Alessandro , finita la scuola media, ha iniziato a lavorare con il padre per imparare il mestiere da muratore. Un giorno, in padre lo invita a tirare su un tramezzo e si allontana, convinto di fargli un regalo, offrendogli la possibilità di misurarsi con un lavoro importante. Al suo ritorno, però, il padre lo trova immobile, con lo sguardo fisso nel vuoto, perso in una dimensione dalla quale non riesce a tornare, nonostante i tentativi di scuoterlo. Vive come un vegetale, estraneo a tutto ciò che lo circonda.

Gianluca non riesce a fare accettare la propria diversità alla madre che la considera una malattia vergognosa da curare a forza di trattamenti sanitari obbligatori (TSO) che per lui rappresentano una vacanza dalla “normalità”, uno spazio di libertà in cui muoversi senza i condizionamenti materni.

Sono alcuni dei personaggi con cui Daniele trascorre una intera settimana nel reparto di psichiatria dove  viene ricoverato  in TSO per un’esplosione di rabbia che ha quasi provocato la morte del padre. Un’esperienza che lo ha segnato profondamente e che ha rappresentato il momento parossistico di un disagio esistenziale che lo aveva portato ad affidarsi a diversi medici le cui cure si erano rivelate inutili.

Contrariamente a quanto credeva Daniele (il Daniele del TSO) non serve la chimica a curare la malattia dell’anima.

Malattia che nasce dal disagio di fronte  al dolore del mondo.

Malattia che nasce dalla difficoltà di accettare con indifferenza la sofferenza di una umanità che porta su di sé il peso della vita, come una condanna.

Malattia che nasce dalla  necessità di dare un senso all’esistenza che si scopre effimera e che richiede “salvezza”.

“Salvezza. Per me.

Per mia madre all’altro capo del telefono.

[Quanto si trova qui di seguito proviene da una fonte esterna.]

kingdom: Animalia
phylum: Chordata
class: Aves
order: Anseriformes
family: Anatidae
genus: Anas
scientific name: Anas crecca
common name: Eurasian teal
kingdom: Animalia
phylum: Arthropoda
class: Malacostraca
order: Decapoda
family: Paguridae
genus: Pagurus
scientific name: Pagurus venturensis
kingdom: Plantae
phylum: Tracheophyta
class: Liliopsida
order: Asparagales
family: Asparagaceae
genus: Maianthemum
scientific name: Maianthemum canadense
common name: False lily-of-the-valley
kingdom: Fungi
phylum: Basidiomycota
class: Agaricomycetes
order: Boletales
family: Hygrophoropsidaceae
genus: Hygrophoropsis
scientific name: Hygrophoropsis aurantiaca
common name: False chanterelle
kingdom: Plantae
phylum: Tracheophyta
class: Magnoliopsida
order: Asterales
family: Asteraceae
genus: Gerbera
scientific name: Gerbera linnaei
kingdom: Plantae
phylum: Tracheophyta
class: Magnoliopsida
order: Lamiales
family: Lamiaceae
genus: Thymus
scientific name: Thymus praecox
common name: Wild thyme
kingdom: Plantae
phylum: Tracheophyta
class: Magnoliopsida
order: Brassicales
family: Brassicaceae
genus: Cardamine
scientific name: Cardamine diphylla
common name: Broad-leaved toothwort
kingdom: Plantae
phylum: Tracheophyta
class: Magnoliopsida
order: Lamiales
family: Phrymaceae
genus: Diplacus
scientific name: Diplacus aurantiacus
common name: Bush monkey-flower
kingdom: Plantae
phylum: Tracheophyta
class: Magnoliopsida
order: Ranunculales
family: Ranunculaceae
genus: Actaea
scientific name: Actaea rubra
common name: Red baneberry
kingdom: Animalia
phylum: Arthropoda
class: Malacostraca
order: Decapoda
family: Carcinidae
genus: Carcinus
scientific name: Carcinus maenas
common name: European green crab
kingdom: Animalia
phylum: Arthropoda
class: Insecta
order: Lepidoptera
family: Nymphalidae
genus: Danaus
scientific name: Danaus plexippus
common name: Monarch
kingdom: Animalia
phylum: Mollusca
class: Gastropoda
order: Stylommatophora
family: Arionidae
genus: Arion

Per tutti i figli e tutte le madri.

E i padri.

E tutti i fratelli di tutti i tempi passati e futuri.

La mia malattia si chiama salvezza, ma come?

A chi dirlo?”.

La vita, con le sue complicazioni, le sue delusioni, le sue amarezze, non pesa solo sui “pazzi”. Anche coloro che non manifestano la malattia mostrano ad un occhio attento (com’è quello di Daniele) il peso che grava sulle loro spalle. Così, ad esempio, Luciano, uno degli infermieri del reparto psichiatria dal quale, appena arrivato Daniele vorrebbe sfuggire, ma dove scoprirà il valore dell’amicizia, della solidarietà incondizionati, della pietà, della comprensione che ci portano a fare nostri il dolore degli altri.

“Non aprirsi mai alla pietà, svuotare l’uomo sino a farlo diventare un ingranaggio di carne.

Sentirsi padroni di tutte le risposte.

È questa la normalità?

 La salute mentale?

La vera pazzia è non cedere mai.

Non inginocchiarsi mai”.

Candidato al Premio Strega 2020, “Tutto chiede salvezza” non è semplicemente un romanzo.

Non è semplicemente un romanzo esistenziale.

È un dono che l’autore fa a noi lettore.

È il dono di un’esperienza drammatica e dolorosa che viene condivisa come dono per comprendere gli altri,   imparare a leggere dentro l’animo delle persone che incontriamo e (perché no?) anche dentro il nostro.